From the New York Times news section:
By John Eligon, Shaila Dewan and Nicholas Bogel-Burroughs
Published Aug. 11, 2020
… The onset of warm weather nearly always brings with it a spike in violent crime, but with much of the country emerging from weeks of lockdown from the coronavirus, the increase this year has been much steeper than usual.
Across 20 major cities, the murder rate at the end of June was on average 37 percent higher than it was at the end of May, according to Richard Rosenfeld, a criminologist at the University of Missouri-St. Louis. The increase over the same period a year ago was just 6 percent.
So, if the expected increase in June over May was 6, but it turned out to be 37% in 2020, then the unexpected increase was 31%.
Did anything happen in late May, such as, oh, say, the death in police custody of George Floyd on Memorial Day, setting off the celebrated Peaceful Protests?
… Nationally, crime remains at or near a generational low, and experts caution against drawing conclusions from just a few months.
But President Trump has used the rising homicide numbers to paint Democratic-led cities as out of control and to blame protests against police brutality that broke out after the killing of George Floyd in Minneapolis in late May. …
Criminologists dispute the president’s suggestion that the increase is tied to any pullback by the police in response to criticism or defunding efforts, and fluctuations in the crime rate are notoriously hard to explain. In many cities, the murder rate was on the rise before the pandemic, and a steep decline in arrests coincided with the start of social distancing, as measured by mobile phone records, according to a database compiled by David Abrams, an economist at the University of Pennsylvania law school.

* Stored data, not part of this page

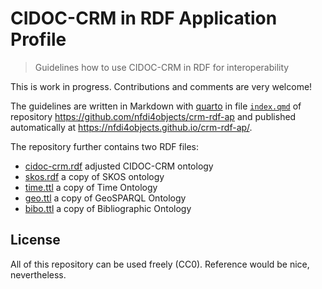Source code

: # CIDOC-CRM in RDF Application Profile

> Guidelines how to use CIDOC-CRM in RDF for interoperability

This is work in progress. Contributions and comments are very welcome!

The guidelines are written in Markdown with [quarto](https://quarto.org/) in file [`index.qmd`](index.qmd) of repository <https://github.com/nfdi4objects/crm-rdf-ap> and published automatically at <https://nfdi4objects.github.io/crm-rdf-ap/>.

The repository further contains two RDF files:

- [cidoc-crm.rdf](cidoc-crm.rdf) adjusted CIDOC-CRM ontology
- [skos.rdf](skos.rdf) a copy of SKOS ontology
- [time.ttl](time.ttl) a copy of Time Ontology
- [geo.ttl](geo.ttl) a copy of GeoSPARQL Ontology
- [bibo.ttl](bibo.ttl) a copy of Bibliographic Ontology

## License

All of this repository can be used freely (CC0). Reference would be nice, nevertheless.
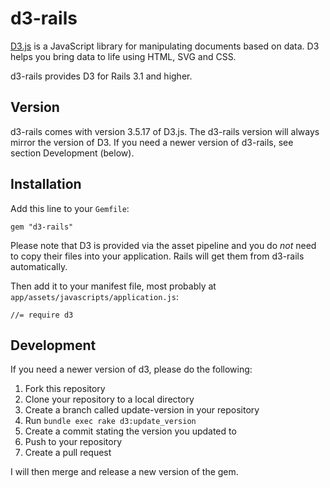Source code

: # d3-rails

[D3.js](http://github.com/mbostock/d3) is a JavaScript library for
manipulating documents based on data. D3 helps you bring data to life
using HTML, SVG and CSS.

d3-rails provides D3 for Rails 3.1 and higher.

## Version

d3-rails comes with version 3.5.17 of D3.js. The d3-rails version will
always mirror the version of D3. If you need a newer version of
d3-rails, see section Development (below).


## Installation

Add this line to your `Gemfile`:

    gem "d3-rails"

Please note that D3 is provided via the asset pipeline and you do *not*
need to copy their files into your application. Rails will get them from
d3-rails automatically.

Then add it to your manifest file, most probably at
`app/assets/javascripts/application.js`:

    //= require d3

## Development

If you need a newer version of d3, please do the following:

1. Fork this repository
2. Clone your repository to a local directory
3. Create a branch called update-version in your repository
4. Run `bundle exec rake d3:update_version`
5. Create a commit stating the version you updated to
6. Push to your repository
7. Create a pull request

I will then merge and release a new version of the gem.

Listen up, people: Crime is DOWN. (Except for the most serious and best-counted crime, murder, which was up 31% in June. But criminologists dispute that that has anything whatsoever to do with the immense outpouring of anti-police and anti-white rhetoric in the mainstream press since Memorial Day. Only Trump might suspect there’s a connection.)

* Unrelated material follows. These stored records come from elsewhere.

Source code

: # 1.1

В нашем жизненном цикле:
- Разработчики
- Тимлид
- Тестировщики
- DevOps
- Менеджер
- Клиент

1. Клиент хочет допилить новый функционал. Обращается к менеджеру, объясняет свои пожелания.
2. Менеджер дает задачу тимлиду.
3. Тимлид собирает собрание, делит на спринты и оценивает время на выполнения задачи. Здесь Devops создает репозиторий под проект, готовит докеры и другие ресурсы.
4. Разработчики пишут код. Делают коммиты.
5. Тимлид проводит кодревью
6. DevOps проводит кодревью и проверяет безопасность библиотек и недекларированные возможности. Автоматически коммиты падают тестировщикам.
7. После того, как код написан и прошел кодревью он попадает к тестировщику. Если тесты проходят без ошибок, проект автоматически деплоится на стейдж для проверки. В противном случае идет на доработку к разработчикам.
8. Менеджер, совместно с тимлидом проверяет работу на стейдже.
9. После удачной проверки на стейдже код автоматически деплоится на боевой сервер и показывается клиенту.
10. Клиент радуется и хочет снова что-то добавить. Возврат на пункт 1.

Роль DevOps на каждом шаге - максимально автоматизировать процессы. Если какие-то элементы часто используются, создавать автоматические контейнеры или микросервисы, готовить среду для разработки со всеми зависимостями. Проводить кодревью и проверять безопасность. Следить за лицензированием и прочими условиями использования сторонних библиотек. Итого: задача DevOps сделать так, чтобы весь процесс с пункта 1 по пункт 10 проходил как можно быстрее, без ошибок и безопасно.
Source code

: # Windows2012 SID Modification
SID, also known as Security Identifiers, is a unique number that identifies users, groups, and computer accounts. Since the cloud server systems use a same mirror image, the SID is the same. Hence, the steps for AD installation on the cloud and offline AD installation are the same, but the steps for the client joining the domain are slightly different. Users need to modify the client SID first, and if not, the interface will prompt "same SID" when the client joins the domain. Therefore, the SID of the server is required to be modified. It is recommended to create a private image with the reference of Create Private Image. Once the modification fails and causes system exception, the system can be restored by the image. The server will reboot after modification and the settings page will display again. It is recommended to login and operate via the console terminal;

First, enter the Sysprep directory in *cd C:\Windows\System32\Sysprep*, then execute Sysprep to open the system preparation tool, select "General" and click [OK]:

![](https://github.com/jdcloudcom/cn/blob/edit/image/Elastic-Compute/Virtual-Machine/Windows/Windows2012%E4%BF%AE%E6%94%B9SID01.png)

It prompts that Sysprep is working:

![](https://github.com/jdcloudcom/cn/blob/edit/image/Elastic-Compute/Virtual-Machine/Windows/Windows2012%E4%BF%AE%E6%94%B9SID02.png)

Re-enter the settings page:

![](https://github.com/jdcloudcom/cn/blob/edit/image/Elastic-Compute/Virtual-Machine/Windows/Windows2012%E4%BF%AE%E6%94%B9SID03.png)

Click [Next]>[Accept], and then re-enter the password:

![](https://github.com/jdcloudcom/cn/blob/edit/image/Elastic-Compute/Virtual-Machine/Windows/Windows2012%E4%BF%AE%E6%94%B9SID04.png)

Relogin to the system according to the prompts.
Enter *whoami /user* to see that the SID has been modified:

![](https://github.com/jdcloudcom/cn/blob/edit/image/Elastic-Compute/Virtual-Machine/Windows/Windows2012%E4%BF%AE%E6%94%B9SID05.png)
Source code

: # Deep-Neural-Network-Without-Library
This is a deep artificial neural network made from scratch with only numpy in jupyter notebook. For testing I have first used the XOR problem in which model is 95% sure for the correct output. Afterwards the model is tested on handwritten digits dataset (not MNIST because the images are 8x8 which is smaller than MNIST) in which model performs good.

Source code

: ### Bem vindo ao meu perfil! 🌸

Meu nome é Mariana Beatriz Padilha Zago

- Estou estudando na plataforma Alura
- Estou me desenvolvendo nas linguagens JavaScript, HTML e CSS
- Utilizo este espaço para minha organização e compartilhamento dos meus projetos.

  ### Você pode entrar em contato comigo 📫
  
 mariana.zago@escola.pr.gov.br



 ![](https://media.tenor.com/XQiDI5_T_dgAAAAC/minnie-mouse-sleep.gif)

… Much of the violence in Kansas City has had little rhyme or reason, often stemming from petty arguments that boil over.
The short fuses may indicate restlessness and anger, criminologists and law enforcement officials said.
… Spontaneous, one-on-one beefs have replaced gang feuds as a driver of shootings, said Maj. Greg Volker of the Kansas City Police Department.
“If people could settle an argument without having to resort to shooting, violence would reduce,” he said.
It’s almost as if the media lecturing blacks relentlessly about how they ought to feel angry increases black anger.